### What is being asked
Print the entries exactly as given.

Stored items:
# # #

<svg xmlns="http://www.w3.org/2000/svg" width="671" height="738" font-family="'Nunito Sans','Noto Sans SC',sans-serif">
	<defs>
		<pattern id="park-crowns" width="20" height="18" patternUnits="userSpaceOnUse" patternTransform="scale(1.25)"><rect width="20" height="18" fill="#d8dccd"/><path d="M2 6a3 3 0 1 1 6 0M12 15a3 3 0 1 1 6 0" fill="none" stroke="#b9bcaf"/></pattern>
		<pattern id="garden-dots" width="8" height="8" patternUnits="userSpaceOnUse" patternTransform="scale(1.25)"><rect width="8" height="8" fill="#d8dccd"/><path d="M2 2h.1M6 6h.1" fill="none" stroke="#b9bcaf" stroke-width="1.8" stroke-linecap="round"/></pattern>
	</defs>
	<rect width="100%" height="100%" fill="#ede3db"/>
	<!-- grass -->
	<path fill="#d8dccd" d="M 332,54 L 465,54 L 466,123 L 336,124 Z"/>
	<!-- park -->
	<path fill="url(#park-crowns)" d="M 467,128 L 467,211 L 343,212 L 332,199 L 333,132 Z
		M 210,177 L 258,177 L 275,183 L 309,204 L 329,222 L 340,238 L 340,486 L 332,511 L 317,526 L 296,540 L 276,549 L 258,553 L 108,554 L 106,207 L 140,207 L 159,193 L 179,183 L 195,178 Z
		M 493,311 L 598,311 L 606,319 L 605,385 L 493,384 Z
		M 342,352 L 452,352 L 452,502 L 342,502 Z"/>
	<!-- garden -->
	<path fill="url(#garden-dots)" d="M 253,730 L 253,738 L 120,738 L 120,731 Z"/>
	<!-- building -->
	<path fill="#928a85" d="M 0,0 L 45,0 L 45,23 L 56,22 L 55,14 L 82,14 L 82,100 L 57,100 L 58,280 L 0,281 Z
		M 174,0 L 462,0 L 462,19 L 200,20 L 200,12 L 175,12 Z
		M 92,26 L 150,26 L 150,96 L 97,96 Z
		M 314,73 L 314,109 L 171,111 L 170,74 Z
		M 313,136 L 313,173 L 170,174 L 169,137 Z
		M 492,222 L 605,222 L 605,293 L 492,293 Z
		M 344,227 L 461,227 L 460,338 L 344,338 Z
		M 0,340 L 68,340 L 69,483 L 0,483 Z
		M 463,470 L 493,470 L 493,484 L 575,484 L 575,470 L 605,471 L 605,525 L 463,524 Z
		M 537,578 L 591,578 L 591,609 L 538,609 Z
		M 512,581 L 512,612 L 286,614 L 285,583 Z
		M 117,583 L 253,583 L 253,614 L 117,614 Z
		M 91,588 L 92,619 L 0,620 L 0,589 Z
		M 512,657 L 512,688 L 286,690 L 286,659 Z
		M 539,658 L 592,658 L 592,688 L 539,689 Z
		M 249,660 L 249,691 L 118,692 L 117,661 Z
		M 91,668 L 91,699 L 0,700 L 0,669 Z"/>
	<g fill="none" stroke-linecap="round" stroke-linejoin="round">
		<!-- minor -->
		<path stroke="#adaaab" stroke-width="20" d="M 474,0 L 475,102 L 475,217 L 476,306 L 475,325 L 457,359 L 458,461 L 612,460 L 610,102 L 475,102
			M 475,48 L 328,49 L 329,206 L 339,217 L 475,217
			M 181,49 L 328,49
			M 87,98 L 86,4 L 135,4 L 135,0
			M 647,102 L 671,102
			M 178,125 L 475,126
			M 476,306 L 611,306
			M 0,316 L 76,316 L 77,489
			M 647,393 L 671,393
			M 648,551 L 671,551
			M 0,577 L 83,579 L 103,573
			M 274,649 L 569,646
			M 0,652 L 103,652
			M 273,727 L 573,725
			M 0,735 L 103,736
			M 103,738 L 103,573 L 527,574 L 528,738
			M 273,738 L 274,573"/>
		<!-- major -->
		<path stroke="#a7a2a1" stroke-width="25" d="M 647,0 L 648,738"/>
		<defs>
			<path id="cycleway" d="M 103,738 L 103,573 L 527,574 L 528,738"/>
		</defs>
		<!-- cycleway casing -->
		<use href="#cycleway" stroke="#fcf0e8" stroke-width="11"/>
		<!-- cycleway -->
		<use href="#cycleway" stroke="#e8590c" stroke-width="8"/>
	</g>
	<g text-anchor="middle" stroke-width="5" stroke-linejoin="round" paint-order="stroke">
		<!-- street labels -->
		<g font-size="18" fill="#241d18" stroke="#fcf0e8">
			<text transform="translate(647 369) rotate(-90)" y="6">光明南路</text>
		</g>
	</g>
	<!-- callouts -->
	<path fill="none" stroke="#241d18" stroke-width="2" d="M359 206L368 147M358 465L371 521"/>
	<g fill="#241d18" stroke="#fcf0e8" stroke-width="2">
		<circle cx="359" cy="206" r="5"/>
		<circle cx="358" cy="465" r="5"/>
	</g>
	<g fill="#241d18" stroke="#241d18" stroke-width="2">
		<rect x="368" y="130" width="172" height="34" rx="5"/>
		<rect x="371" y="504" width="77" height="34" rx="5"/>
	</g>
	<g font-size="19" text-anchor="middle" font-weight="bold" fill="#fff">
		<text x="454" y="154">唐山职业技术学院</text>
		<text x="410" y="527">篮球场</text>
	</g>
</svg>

# # #

### Response
<svg xmlns="http://www.w3.org/2000/svg" width="671" height="738" font-family="'Nunito Sans','Noto Sans SC',sans-serif">
	<defs>
		<pattern id="park-crowns" width="20" height="18" patternUnits="userSpaceOnUse" patternTransform="scale(1.25)"><rect width="20" height="18" fill="#d8dccd"/><path d="M2 6a3 3 0 1 1 6 0M12 15a3 3 0 1 1 6 0" fill="none" stroke="#b9bcaf"/></pattern>
		<pattern id="garden-dots" width="8" height="8" patternUnits="userSpaceOnUse" patternTransform="scale(1.25)"><rect width="8" height="8" fill="#d8dccd"/><path d="M2 2h.1M6 6h.1" fill="none" stroke="#b9bcaf" stroke-width="1.8" stroke-linecap="round"/></pattern>
	</defs>
	<rect width="100%" height="100%" fill="#ede3db"/>
	<!-- grass -->
	<path fill="#d8dccd" d="M 332,54 L 465,54 L 466,123 L 336,124 Z"/>
	<!-- park -->
	<path fill="url(#park-crowns)" d="M 467,128 L 467,211 L 343,212 L 332,199 L 333,132 Z
		M 210,177 L 258,177 L 275,183 L 309,204 L 329,222 L 340,238 L 340,486 L 332,511 L 317,526 L 296,540 L 276,549 L 258,553 L 108,554 L 106,207 L 140,207 L 159,193 L 179,183 L 195,178 Z
		M 493,311 L 598,311 L 606,319 L 605,385 L 493,384 Z
		M 342,352 L 452,352 L 452,502 L 342,502 Z"/>
	<!-- garden -->
	<path fill="url(#garden-dots)" d="M 253,730 L 253,738 L 120,738 L 120,731 Z"/>
	<!-- building -->
	<path fill="#928a85" d="M 0,0 L 45,0 L 45,23 L 56,22 L 55,14 L 82,14 L 82,100 L 57,100 L 58,280 L 0,281 Z
		M 174,0 L 462,0 L 462,19 L 200,20 L 200,12 L 175,12 Z
		M 92,26 L 150,26 L 150,96 L 97,96 Z
		M 314,73 L 314,109 L 171,111 L 170,74 Z
		M 313,136 L 313,173 L 170,174 L 169,137 Z
		M 492,222 L 605,222 L 605,293 L 492,293 Z
		M 344,227 L 461,227 L 460,338 L 344,338 Z
		M 0,340 L 68,340 L 69,483 L 0,483 Z
		M 463,470 L 493,470 L 493,484 L 575,484 L 575,470 L 605,471 L 605,525 L 463,524 Z
		M 537,578 L 591,578 L 591,609 L 538,609 Z
		M 512,581 L 512,612 L 286,614 L 285,583 Z
		M 117,583 L 253,583 L 253,614 L 117,614 Z
		M 91,588 L 92,619 L 0,620 L 0,589 Z
		M 512,657 L 512,688 L 286,690 L 286,659 Z
		M 539,658 L 592,658 L 592,688 L 539,689 Z
		M 249,660 L 249,691 L 118,692 L 117,661 Z
		M 91,668 L 91,699 L 0,700 L 0,669 Z"/>
	<g fill="none" stroke-linecap="round" stroke-linejoin="round">
		<!-- minor -->
		<path stroke="#adaaab" stroke-width="20" d="M 474,0 L 475,102 L 475,217 L 476,306 L 475,325 L 457,359 L 458,461 L 612,460 L 610,102 L 475,102
			M 475,48 L 328,49 L 329,206 L 339,217 L 475,217
			M 181,49 L 328,49
			M 87,98 L 86,4 L 135,4 L 135,0
			M 647,102 L 671,102
			M 178,125 L 475,126
			M 476,306 L 611,306
			M 0,316 L 76,316 L 77,489
			M 647,393 L 671,393
			M 648,551 L 671,551
			M 0,577 L 83,579 L 103,573
			M 274,649 L 569,646
			M 0,652 L 103,652
			M 273,727 L 573,725
			M 0,735 L 103,736
			M 103,738 L 103,573 L 527,574 L 528,738
			M 273,738 L 274,573"/>
		<!-- major -->
		<path stroke="#a7a2a1" stroke-width="25" d="M 647,0 L 648,738"/>
		<defs>
			<path id="cycleway" d="M 103,738 L 103,573 L 527,574 L 528,738"/>
		</defs>
		<!-- cycleway casing -->
		<use href="#cycleway" stroke="#fcf0e8" stroke-width="11"/>
		<!-- cycleway -->
		<use href="#cycleway" stroke="#e8590c" stroke-width="8"/>
	</g>
	<g text-anchor="middle" stroke-width="5" stroke-linejoin="round" paint-order="stroke">
		<!-- street labels -->
		<g font-size="18" fill="#241d18" stroke="#fcf0e8">
			<text transform="translate(647 369) rotate(-90)" y="6">光明南路</text>
		</g>
	</g>
	<!-- callouts -->
	<path fill="none" stroke="#241d18" stroke-width="2" d="M359 206L368 147M358 465L371 521"/>
	<g fill="#241d18" stroke="#fcf0e8" stroke-width="2">
		<circle cx="359" cy="206" r="5"/>
		<circle cx="358" cy="465" r="5"/>
	</g>
	<g fill="#241d18" stroke="#241d18" stroke-width="2">
		<rect x="368" y="130" width="172" height="34" rx="5"/>
		<rect x="371" y="504" width="77" height="34" rx="5"/>
	</g>
	<g font-size="19" text-anchor="middle" font-weight="bold" fill="#fff">
		<text x="454" y="154">唐山职业技术学院</text>
		<text x="410" y="527">篮球场</text>
	</g>
</svg>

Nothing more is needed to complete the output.